### Что требуется
Выпишите целиком текст о подсчете старообрядцев, не меняя в нем ни слова.

Тем не менее, попытки выявить численность раскольников, впервые предпринятые в петровское правление, актуализировали проблему соотнесения официальных сведений с реально существующей ситуацией. Данные первой российской переписи населения, проведенной в это время, стали отправной точкой в длительных дискуссиях о количестве старообрядцев. То, что число объявивших себя староверами явно не соответствовало истинному положению дел, хорошо осознавали, как в начале, так и в середине XVIII века. Уже петровская администрация настойчиво пыталась воспрепятствовать повсеместному «затаению» раскола. Дополнения к «Духовному регламенту» 1722 года предписывали лишения сана, и даже телесные наказания тем священнослужителям, которые не выявляли укрывавшихся староверов [228] . Затем был разработан целый комплекс мер по противодействию расколу, включавших штрафы за небытие на исповеди, обязательное посещение церкви по праздничным дням; тех же, кто вне церкви «исправлял требы» крещения, венчания, погребения предполагалось высылать на галеры, а имущество конфисковать в пользу государства [229] .
228
См.: Прибавления к «Духовному регламенту». 31 мая 1722 года // ПСЗ. №4022. Т. 6. С. 705.

[Сохранённые записи]
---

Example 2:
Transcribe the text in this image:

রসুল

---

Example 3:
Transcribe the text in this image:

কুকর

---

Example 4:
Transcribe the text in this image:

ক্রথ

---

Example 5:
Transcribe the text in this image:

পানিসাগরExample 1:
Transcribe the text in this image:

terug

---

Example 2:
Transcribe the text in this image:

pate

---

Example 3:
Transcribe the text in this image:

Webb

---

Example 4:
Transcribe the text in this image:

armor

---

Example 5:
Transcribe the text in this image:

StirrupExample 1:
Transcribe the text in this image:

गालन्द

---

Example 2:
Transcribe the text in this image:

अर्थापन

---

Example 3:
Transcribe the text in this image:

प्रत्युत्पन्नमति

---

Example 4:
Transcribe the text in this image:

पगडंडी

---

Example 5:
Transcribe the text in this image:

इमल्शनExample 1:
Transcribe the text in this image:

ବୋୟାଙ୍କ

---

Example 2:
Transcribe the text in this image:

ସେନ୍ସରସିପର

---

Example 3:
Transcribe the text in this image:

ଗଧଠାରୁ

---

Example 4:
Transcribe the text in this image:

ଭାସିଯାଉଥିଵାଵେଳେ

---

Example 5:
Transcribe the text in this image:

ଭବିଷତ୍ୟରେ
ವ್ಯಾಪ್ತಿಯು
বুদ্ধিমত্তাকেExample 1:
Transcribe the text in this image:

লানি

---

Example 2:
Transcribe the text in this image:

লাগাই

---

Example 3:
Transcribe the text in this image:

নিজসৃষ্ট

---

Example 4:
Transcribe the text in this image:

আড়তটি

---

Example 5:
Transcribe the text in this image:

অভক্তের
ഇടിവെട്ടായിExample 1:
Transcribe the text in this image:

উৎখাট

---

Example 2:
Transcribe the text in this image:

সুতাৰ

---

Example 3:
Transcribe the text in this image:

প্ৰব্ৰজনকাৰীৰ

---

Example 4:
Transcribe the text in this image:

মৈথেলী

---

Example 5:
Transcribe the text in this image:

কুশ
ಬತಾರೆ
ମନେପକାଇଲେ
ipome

### Решение задания
Тем не менее, попытки выявить численность раскольников, впервые предпринятые в петровское правление, актуализировали проблему соотнесения официальных сведений с реально существующей ситуацией. Данные первой российской переписи населения, проведенной в это время, стали отправной точкой в длительных дискуссиях о количестве старообрядцев. То, что число объявивших себя староверами явно не соответствовало истинному положению дел, хорошо осознавали, как в начале, так и в середине XVIII века. Уже петровская администрация настойчиво пыталась воспрепятствовать повсеместному «затаению» раскола. Дополнения к «Духовному регламенту» 1722 года предписывали лишения сана, и даже телесные наказания тем священнослужителям, которые не выявляли укрывавшихся староверов [228] . Затем был разработан целый комплекс мер по противодействию расколу, включавших штрафы за небытие на исповеди, обязательное посещение церкви по праздничным дням; тех же, кто вне церкви «исправлял требы» крещения, венчания, погребения предполагалось высылать на галеры, а имущество конфисковать в пользу государства [229] .
228
См.: Прибавления к «Духовному регламенту». 31 мая 1722 года // ПСЗ. №4022. Т. 6. С. 705.